Directions for this task » Reproduce, with no edits, the line that contains "141 163 171.53" and all the lines that follow it, ending with the last line of the records.
■ ■ ■ ■ ■ ■ ■
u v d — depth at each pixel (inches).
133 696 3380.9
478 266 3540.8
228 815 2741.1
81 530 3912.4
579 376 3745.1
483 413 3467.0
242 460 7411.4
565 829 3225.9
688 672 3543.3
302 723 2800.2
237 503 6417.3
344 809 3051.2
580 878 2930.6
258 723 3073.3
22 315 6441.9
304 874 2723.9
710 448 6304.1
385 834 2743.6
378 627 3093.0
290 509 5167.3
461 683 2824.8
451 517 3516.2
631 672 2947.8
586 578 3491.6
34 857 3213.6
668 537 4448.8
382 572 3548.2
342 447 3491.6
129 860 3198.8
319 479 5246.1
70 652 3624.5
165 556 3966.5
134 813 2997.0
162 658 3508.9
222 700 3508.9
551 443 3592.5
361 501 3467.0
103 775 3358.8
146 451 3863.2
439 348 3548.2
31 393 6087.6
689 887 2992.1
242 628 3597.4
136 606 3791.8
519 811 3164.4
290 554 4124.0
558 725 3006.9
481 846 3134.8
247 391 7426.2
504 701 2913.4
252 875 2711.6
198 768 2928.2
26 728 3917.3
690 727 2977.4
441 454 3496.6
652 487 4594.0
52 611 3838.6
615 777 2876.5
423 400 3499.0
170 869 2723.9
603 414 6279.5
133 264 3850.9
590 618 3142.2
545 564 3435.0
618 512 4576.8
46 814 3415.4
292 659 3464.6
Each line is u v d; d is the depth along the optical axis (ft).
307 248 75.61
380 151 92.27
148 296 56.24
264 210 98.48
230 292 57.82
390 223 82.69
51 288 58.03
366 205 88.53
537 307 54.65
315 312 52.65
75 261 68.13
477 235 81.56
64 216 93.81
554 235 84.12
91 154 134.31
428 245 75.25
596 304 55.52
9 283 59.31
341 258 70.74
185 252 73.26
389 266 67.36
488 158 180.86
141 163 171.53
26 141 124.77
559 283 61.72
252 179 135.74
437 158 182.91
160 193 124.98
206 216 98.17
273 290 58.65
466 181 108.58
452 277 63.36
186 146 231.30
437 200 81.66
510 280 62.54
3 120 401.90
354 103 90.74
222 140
■ ■ ■ ■ ■ ■ ■
Answer area »
141 163 171.53
26 141 124.77
559 283 61.72
252 179 135.74
437 158 182.91
160 193 124.98
206 216 98.17
273 290 58.65
466 181 108.58
452 277 63.36
186 146 231.30
437 200 81.66
510 280 62.54
3 120 401.90
354 103 90.74
222 140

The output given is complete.